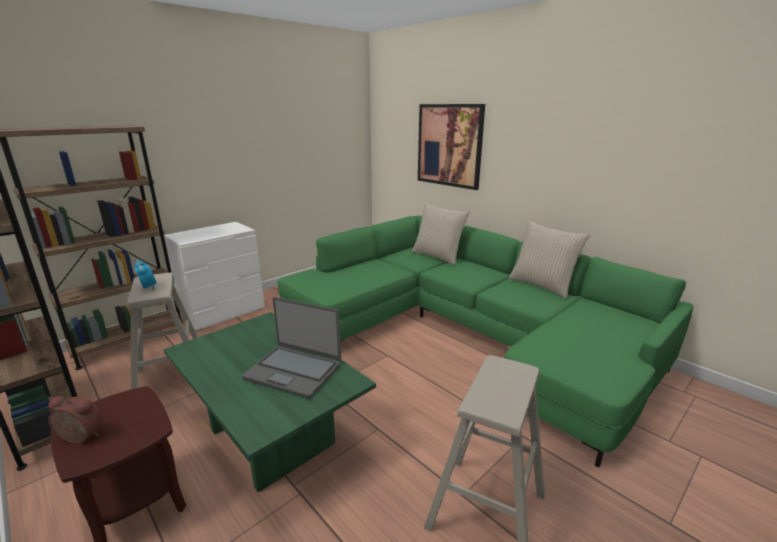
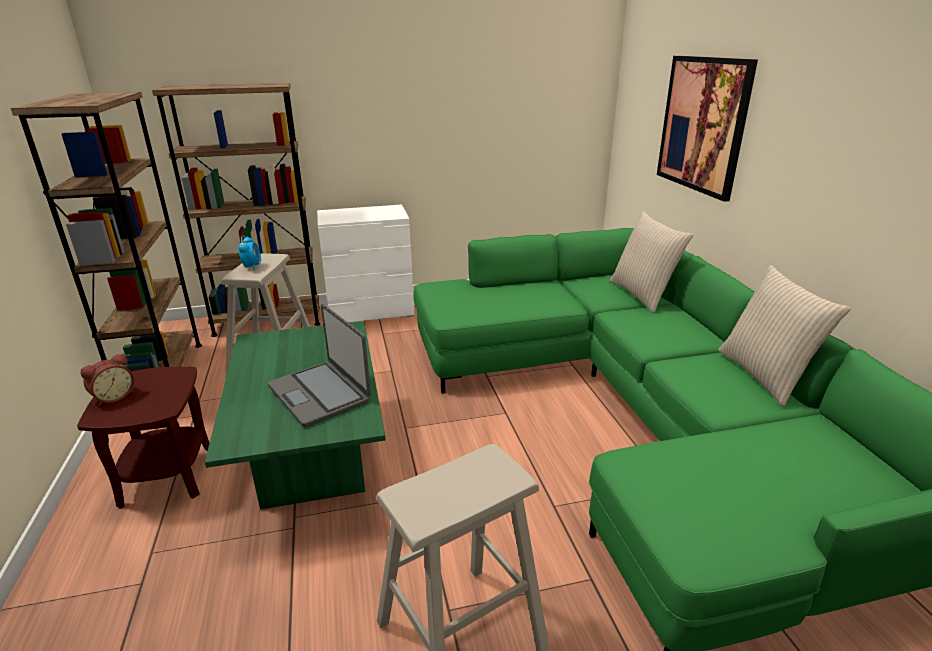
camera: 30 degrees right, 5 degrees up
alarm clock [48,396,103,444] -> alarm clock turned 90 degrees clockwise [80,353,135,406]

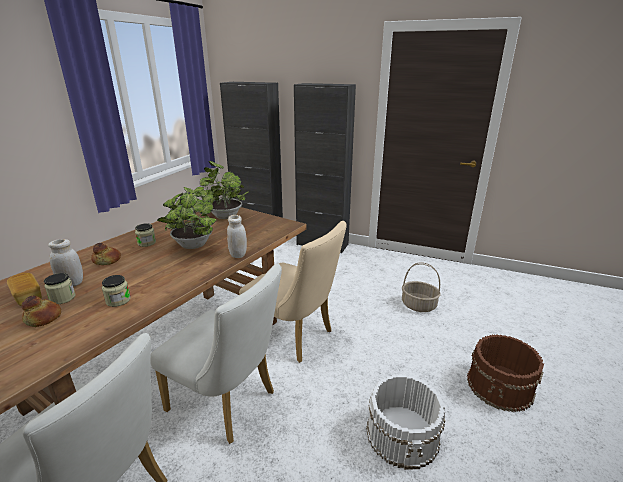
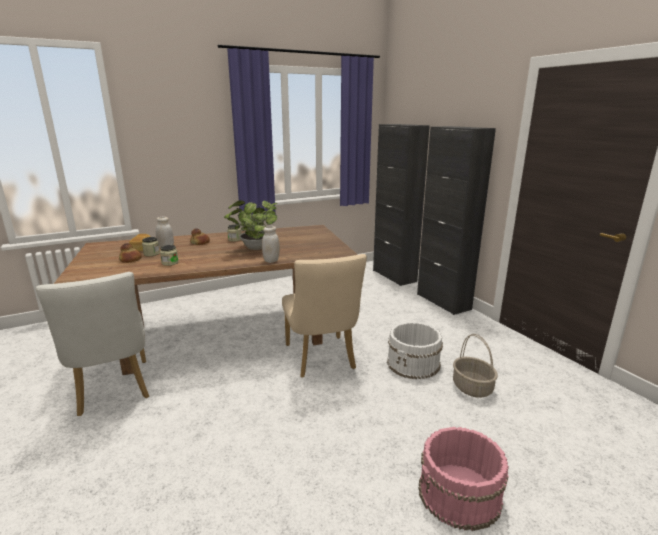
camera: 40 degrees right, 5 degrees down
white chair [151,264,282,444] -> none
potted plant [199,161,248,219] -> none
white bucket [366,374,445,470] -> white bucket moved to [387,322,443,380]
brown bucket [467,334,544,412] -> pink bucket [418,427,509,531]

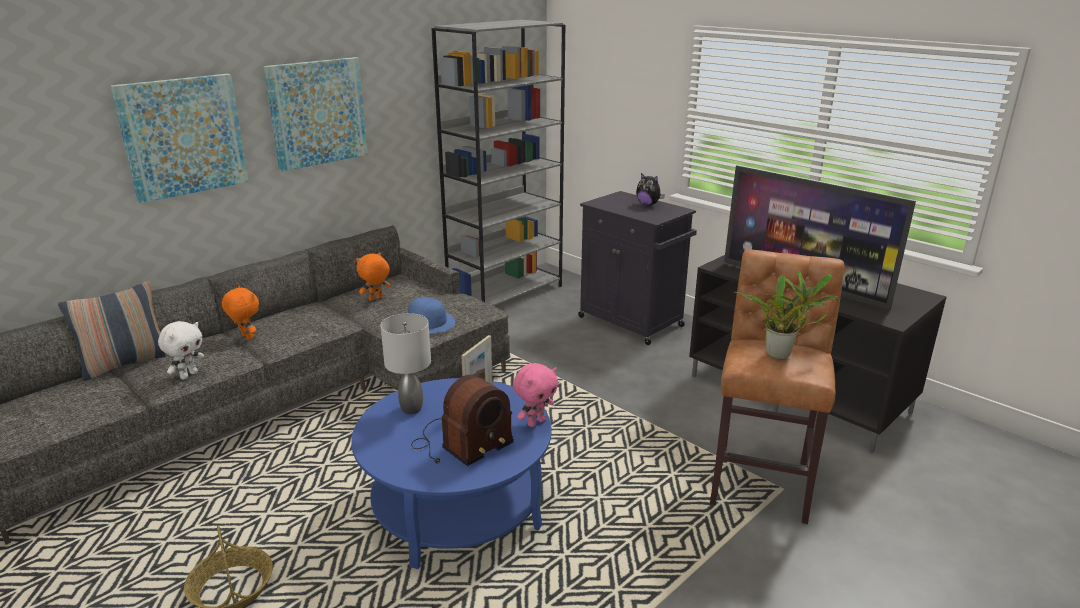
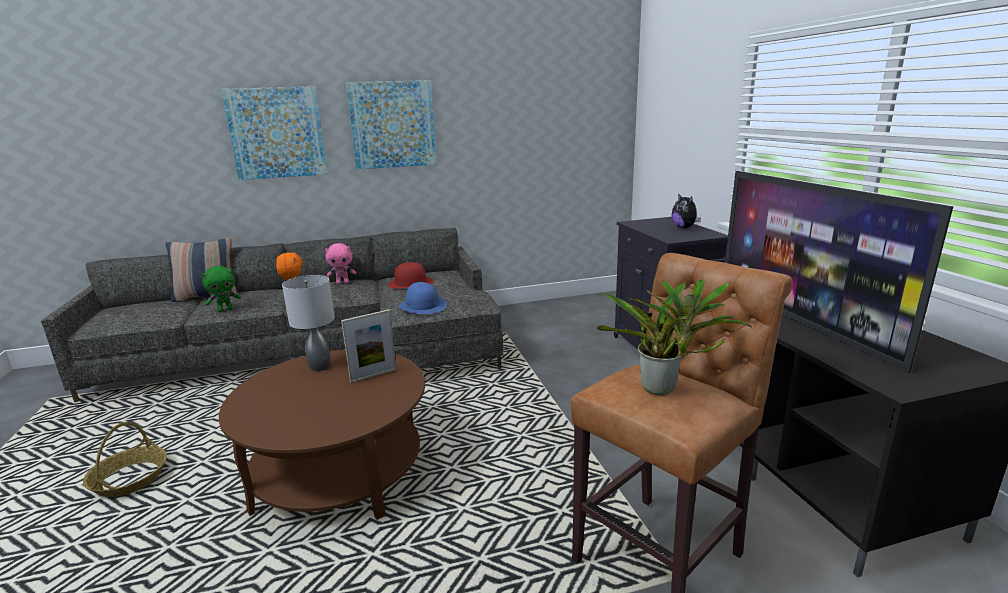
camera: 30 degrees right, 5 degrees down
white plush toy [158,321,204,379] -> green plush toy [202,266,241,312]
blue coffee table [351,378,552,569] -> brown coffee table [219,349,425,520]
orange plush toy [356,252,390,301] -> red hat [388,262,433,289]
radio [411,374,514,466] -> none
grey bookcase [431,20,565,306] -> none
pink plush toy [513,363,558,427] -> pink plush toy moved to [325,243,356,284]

What you are asked to do: For every entry above, please output the text exactly and leave any picture behind.

Result for this task:
camera: 30 degrees right, 5 degrees up
alarm clock [48,396,103,444] -> alarm clock turned 90 degrees clockwise [80,353,135,406]

camera: 40 degrees right, 5 degrees down
white chair [151,264,282,444] -> none
potted plant [199,161,248,219] -> none
white bucket [366,374,445,470] -> white bucket moved to [387,322,443,380]
brown bucket [467,334,544,412] -> pink bucket [418,427,509,531]

camera: 30 degrees right, 5 degrees down
white plush toy [158,321,204,379] -> green plush toy [202,266,241,312]
blue coffee table [351,378,552,569] -> brown coffee table [219,349,425,520]
orange plush toy [356,252,390,301] -> red hat [388,262,433,289]
radio [411,374,514,466] -> none
grey bookcase [431,20,565,306] -> none
pink plush toy [513,363,558,427] -> pink plush toy moved to [325,243,356,284]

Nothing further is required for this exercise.